***** DATA SUPPLIED *****
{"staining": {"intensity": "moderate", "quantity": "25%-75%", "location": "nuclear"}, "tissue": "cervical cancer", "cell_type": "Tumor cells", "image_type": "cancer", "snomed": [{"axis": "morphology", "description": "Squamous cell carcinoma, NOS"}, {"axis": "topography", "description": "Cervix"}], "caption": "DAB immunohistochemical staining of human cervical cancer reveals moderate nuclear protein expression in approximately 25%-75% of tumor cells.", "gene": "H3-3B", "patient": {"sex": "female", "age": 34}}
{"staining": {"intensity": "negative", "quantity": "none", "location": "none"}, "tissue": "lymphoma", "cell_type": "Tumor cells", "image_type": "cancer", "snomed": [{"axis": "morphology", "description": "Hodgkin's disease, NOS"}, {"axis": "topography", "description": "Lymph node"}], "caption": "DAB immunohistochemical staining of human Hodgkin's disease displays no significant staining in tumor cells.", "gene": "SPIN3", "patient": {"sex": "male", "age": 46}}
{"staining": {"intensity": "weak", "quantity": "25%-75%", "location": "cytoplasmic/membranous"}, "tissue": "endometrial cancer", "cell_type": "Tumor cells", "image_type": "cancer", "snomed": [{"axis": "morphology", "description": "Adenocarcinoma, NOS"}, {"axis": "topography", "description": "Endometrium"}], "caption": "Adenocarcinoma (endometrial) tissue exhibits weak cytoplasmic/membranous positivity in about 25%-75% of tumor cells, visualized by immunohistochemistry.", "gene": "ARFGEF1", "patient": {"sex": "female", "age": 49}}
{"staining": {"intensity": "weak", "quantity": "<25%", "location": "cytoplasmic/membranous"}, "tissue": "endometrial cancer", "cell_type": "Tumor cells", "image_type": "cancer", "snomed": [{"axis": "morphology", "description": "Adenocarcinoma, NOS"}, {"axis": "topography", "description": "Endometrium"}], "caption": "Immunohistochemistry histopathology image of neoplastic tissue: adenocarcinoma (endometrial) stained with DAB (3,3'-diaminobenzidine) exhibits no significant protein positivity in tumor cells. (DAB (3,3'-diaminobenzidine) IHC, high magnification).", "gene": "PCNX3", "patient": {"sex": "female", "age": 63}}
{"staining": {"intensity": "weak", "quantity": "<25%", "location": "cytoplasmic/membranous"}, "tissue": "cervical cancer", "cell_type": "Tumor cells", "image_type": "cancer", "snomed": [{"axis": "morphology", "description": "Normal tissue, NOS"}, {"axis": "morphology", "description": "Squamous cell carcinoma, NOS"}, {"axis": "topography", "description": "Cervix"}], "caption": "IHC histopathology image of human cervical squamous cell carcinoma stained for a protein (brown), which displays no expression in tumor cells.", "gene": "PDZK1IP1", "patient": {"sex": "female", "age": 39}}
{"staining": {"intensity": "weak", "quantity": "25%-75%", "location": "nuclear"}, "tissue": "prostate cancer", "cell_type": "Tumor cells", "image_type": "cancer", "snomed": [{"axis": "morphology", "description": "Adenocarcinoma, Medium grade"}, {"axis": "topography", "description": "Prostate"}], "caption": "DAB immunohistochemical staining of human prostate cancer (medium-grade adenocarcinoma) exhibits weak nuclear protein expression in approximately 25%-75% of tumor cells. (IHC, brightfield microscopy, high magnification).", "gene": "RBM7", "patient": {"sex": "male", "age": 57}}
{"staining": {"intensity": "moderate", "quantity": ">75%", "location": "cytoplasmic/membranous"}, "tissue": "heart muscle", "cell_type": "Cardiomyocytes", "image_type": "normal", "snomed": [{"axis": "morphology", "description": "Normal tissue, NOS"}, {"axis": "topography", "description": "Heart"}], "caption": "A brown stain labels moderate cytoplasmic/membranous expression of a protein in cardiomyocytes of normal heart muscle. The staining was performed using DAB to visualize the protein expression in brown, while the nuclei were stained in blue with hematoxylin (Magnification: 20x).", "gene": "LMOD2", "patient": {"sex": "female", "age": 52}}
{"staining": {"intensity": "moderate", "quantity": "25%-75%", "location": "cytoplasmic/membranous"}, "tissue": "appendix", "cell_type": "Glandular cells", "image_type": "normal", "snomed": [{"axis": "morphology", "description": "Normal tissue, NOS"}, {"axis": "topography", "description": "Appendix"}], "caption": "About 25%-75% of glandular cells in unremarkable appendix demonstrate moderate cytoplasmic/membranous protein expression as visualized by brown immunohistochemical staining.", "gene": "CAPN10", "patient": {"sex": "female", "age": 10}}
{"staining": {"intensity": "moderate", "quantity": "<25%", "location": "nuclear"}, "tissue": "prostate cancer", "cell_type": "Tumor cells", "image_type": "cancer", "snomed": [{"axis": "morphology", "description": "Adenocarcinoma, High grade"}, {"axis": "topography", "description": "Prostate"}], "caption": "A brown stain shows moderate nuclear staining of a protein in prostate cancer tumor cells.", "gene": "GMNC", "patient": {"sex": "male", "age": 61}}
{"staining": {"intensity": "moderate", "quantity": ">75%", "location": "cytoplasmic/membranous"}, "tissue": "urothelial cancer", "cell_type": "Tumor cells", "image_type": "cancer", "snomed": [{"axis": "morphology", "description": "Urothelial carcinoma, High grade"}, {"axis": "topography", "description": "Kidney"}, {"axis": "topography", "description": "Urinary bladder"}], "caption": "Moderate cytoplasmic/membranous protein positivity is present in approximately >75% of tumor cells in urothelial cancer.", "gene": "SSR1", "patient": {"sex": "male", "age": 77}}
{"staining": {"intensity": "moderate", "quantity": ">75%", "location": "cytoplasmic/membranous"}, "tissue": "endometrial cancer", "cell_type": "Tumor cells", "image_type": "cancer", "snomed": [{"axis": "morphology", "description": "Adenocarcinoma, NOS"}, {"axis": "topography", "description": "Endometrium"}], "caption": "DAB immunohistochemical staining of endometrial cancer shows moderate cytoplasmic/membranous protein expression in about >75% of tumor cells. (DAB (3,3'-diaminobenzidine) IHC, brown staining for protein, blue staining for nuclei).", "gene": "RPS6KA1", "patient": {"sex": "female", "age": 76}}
*****
• PROMPT
Please transcribe each of the entries, exactly as written.

• REPLY TO THE EXERCISE
{"staining": {"intensity": "moderate", "quantity": "25%-75%", "location": "nuclear"}, "tissue": "cervical cancer", "cell_type": "Tumor cells", "image_type": "cancer", "snomed": [{"axis": "morphology", "description": "Squamous cell carcinoma, NOS"}, {"axis": "topography", "description": "Cervix"}], "caption": "DAB immunohistochemical staining of human cervical cancer reveals moderate nuclear protein expression in approximately 25%-75% of tumor cells.", "gene": "H3-3B", "patient": {"sex": "female", "age": 34}}
{"staining": {"intensity": "negative", "quantity": "none", "location": "none"}, "tissue": "lymphoma", "cell_type": "Tumor cells", "image_type": "cancer", "snomed": [{"axis": "morphology", "description": "Hodgkin's disease, NOS"}, {"axis": "topography", "description": "Lymph node"}], "caption": "DAB immunohistochemical staining of human Hodgkin's disease displays no significant staining in tumor cells.", "gene": "SPIN3", "patient": {"sex": "male", "age": 46}}
{"staining": {"intensity": "weak", "quantity": "25%-75%", "location": "cytoplasmic/membranous"}, "tissue": "endometrial cancer", "cell_type": "Tumor cells", "image_type": "cancer", "snomed": [{"axis": "morphology", "description": "Adenocarcinoma, NOS"}, {"axis": "topography", "description": "Endometrium"}], "caption": "Adenocarcinoma (endometrial) tissue exhibits weak cytoplasmic/membranous positivity in about 25%-75% of tumor cells, visualized by immunohistochemistry.", "gene": "ARFGEF1", "patient": {"sex": "female", "age": 49}}
{"staining": {"intensity": "weak", "quantity": "<25%", "location": "cytoplasmic/membranous"}, "tissue": "endometrial cancer", "cell_type": "Tumor cells", "image_type": "cancer", "snomed": [{"axis": "morphology", "description": "Adenocarcinoma, NOS"}, {"axis": "topography", "description": "Endometrium"}], "caption": "Immunohistochemistry histopathology image of neoplastic tissue: adenocarcinoma (endometrial) stained with DAB (3,3'-diaminobenzidine) exhibits no significant protein positivity in tumor cells. (DAB (3,3'-diaminobenzidine) IHC, high magnification).", "gene": "PCNX3", "patient": {"sex": "female", "age": 63}}
{"staining": {"intensity": "weak", "quantity": "<25%", "location": "cytoplasmic/membranous"}, "tissue": "cervical cancer", "cell_type": "Tumor cells", "image_type": "cancer", "snomed": [{"axis": "morphology", "description": "Normal tissue, NOS"}, {"axis": "morphology", "description": "Squamous cell carcinoma, NOS"}, {"axis": "topography", "description": "Cervix"}], "caption": "IHC histopathology image of human cervical squamous cell carcinoma stained for a protein (brown), which displays no expression in tumor cells.", "gene": "PDZK1IP1", "patient": {"sex": "female", "age": 39}}
{"staining": {"intensity": "weak", "quantity": "25%-75%", "location": "nuclear"}, "tissue": "prostate cancer", "cell_type": "Tumor cells", "image_type": "cancer", "snomed": [{"axis": "morphology", "description": "Adenocarcinoma, Medium grade"}, {"axis": "topography", "description": "Prostate"}], "caption": "DAB immunohistochemical staining of human prostate cancer (medium-grade adenocarcinoma) exhibits weak nuclear protein expression in approximately 25%-75% of tumor cells. (IHC, brightfield microscopy, high magnification).", "gene": "RBM7", "patient": {"sex": "male", "age": 57}}
{"staining": {"intensity": "moderate", "quantity": ">75%", "location": "cytoplasmic/membranous"}, "tissue": "heart muscle", "cell_type": "Cardiomyocytes", "image_type": "normal", "snomed": [{"axis": "morphology", "description": "Normal tissue, NOS"}, {"axis": "topography", "description": "Heart"}], "caption": "A brown stain labels moderate cytoplasmic/membranous expression of a protein in cardiomyocytes of normal heart muscle. The staining was performed using DAB to visualize the protein expression in brown, while the nuclei were stained in blue with hematoxylin (Magnification: 20x).", "gene": "LMOD2", "patient": {"sex": "female", "age": 52}}
{"staining": {"intensity": "moderate", "quantity": "25%-75%", "location": "cytoplasmic/membranous"}, "tissue": "appendix", "cell_type": "Glandular cells", "image_type": "normal", "snomed": [{"axis": "morphology", "description": "Normal tissue, NOS"}, {"axis": "topography", "description": "Appendix"}], "caption": "About 25%-75% of glandular cells in unremarkable appendix demonstrate moderate cytoplasmic/membranous protein expression as visualized by brown immunohistochemical staining.", "gene": "CAPN10", "patient": {"sex": "female", "age": 10}}
{"staining": {"intensity": "moderate", "quantity": "<25%", "location": "nuclear"}, "tissue": "prostate cancer", "cell_type": "Tumor cells", "image_type": "cancer", "snomed": [{"axis": "morphology", "description": "Adenocarcinoma, High grade"}, {"axis": "topography", "description": "Prostate"}], "caption": "A brown stain shows moderate nuclear staining of a protein in prostate cancer tumor cells.", "gene": "GMNC", "patient": {"sex": "male", "age": 61}}
{"staining": {"intensity": "moderate", "quantity": ">75%", "location": "cytoplasmic/membranous"}, "tissue": "urothelial cancer", "cell_type": "Tumor cells", "image_type": "cancer", "snomed": [{"axis": "morphology", "description": "Urothelial carcinoma, High grade"}, {"axis": "topography", "description": "Kidney"}, {"axis": "topography", "description": "Urinary bladder"}], "caption": "Moderate cytoplasmic/membranous protein positivity is present in approximately >75% of tumor cells in urothelial cancer.", "gene": "SSR1", "patient": {"sex": "male", "age": 77}}
{"staining": {"intensity": "moderate", "quantity": ">75%", "location": "cytoplasmic/membranous"}, "tissue": "endometrial cancer", "cell_type": "Tumor cells", "image_type": "cancer", "snomed": [{"axis": "morphology", "description": "Adenocarcinoma, NOS"}, {"axis": "topography", "description": "Endometrium"}], "caption": "DAB immunohistochemical staining of endometrial cancer shows moderate cytoplasmic/membranous protein expression in about >75% of tumor cells. (DAB (3,3'-diaminobenzidine) IHC, brown staining for protein, blue staining for nuclei).", "gene": "RPS6KA1", "patient": {"sex": "female", "age": 76}}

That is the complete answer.